Knowledge's, Identities and Everyday Practices

No knowledge is objective. The ways in which we come to know and write the world are products of and reproduce particular power relations, and this in turn shapes understandings of different identities and everyday practices.

In this context, we are interested in questioning the ways in which we, as geographers, come to know the world in relation to the methodologies we use and the theories we draw on to interpret the world. We explore the ways in which people create knowledge about the world they live in, and the practices that stem from this knowledge. Our research intersects with ideas about citizenship, identity and agency, and the ways in which particular spaces and places are implicated in knowledge production.
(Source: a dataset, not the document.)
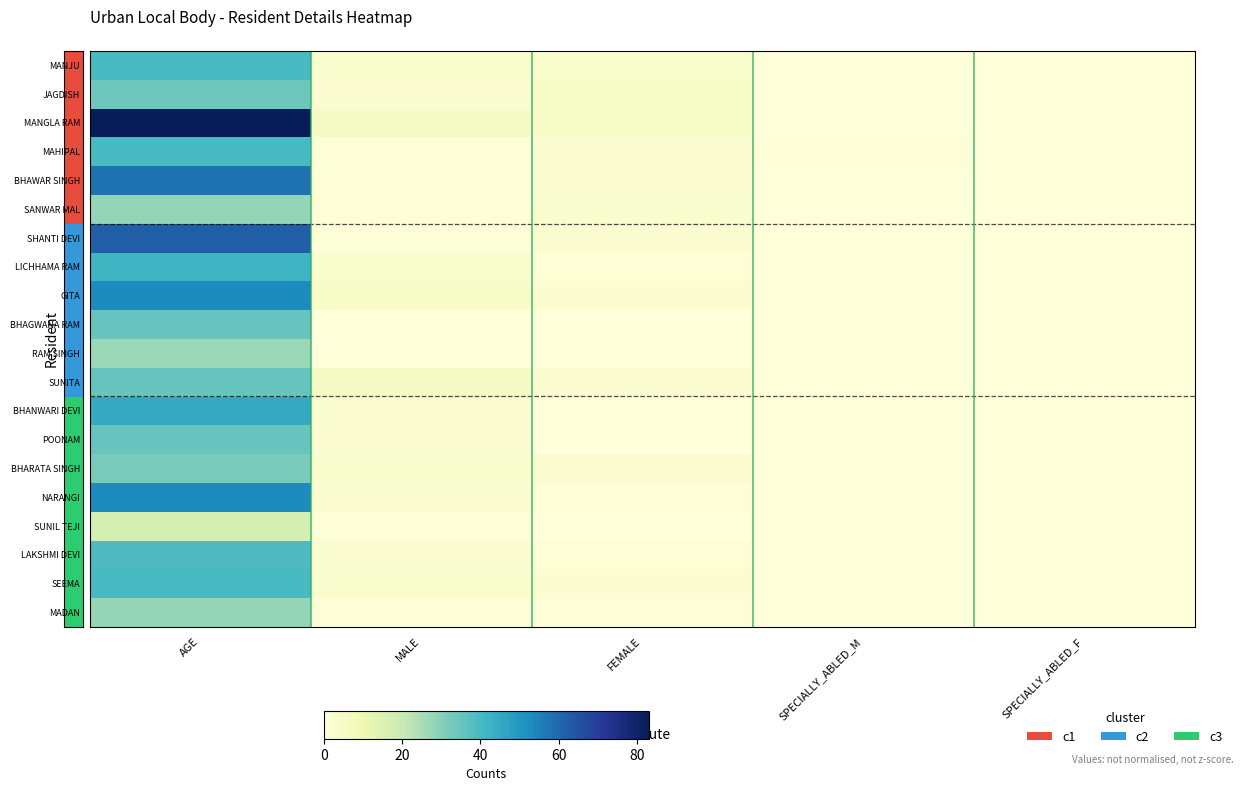

How many data points does each series have?

5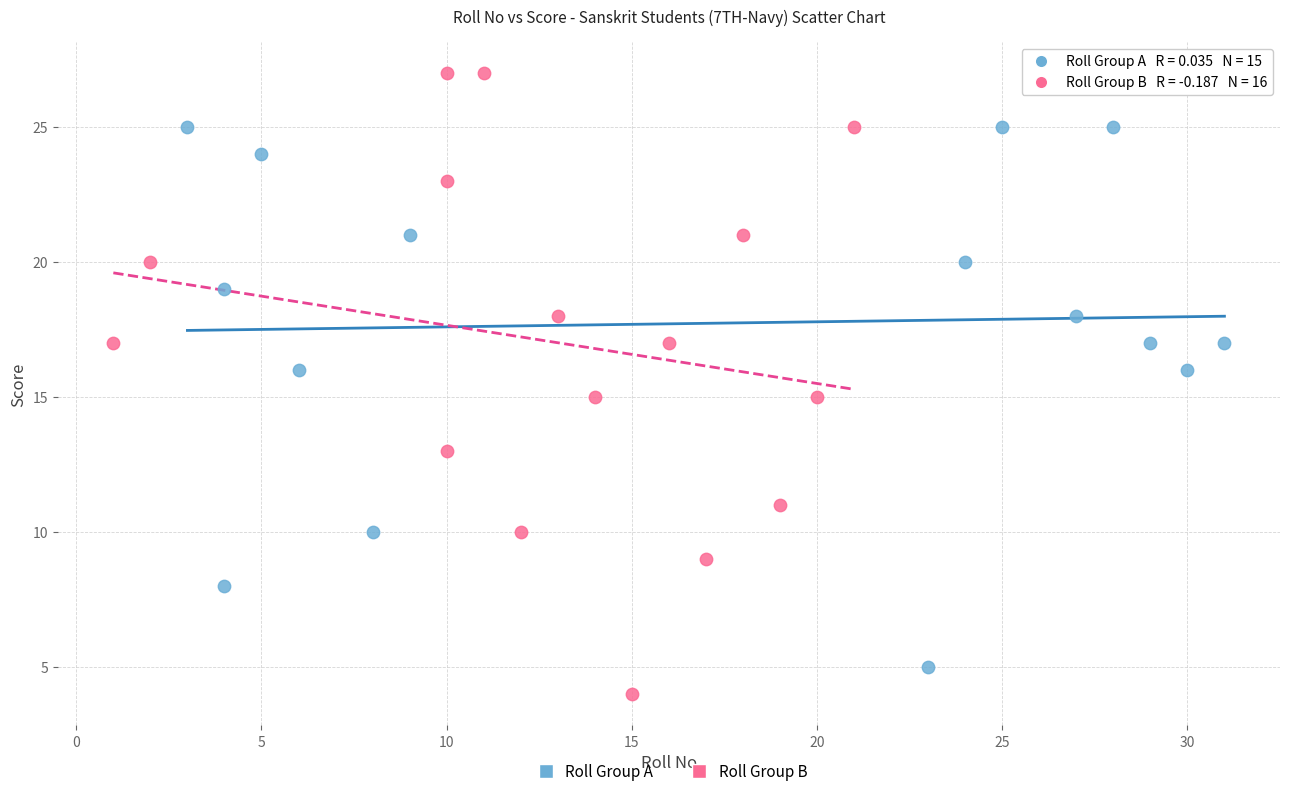

Which series has the widest spread of Y values?

Roll Group B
Research projects and publications in the cluster which contribute to this theme include:

  • Environmental knowledges and sustainable practices (Riley); Critical environmental and medical humanities (Smith)
  • Political ecology, race, and slow violence (Gahman)
  • Conceptions of the ‘economic’, including rethinking conceptions of entrepreneurship, and solidarity-based economics, and the relations between money, society and economics (North)
  • Challenging the colonial legacies of academic knowledge production (Davies, Burrell, Gahman, Smith, Mallick, Dasgupta)
  • Medical power/knowledges in relation to lived experiences of obesity/fatness (Evans) and chronic illness (Evans and Rose)
  • Urban vocabularies and their everyday politics (Dasgupta)
  • Critical psychology and Science and Technology Studies (Smith)
  • Creative walking methods (Rose, Riley), and how pedestrian experiences enable critical engagement, community building and affective remapping of urban environments (Rose)
  • Creative participatory methods: film, visual art, photovoice, podcasting, and community participation (Smith, Gahman, Rose)
  • Anti-corporate open access publishing, collective/shared authorship, community-driven definitions of research ethics, relevance, and reciprocity (Gahman)
  • Everyday sexisms, street harassment and the loss of public space (Rose), Everywhere Islamophobia (Najib)
  • The everyday practices and products of social reproduction, patriarchal gender relations, and colonial-classist respectability politics (Gahman)
  • Marxist anti-colonial, post-colonial, and anti-capitalist challenges and alternatives to Eurocentric knowledge production (Mallick).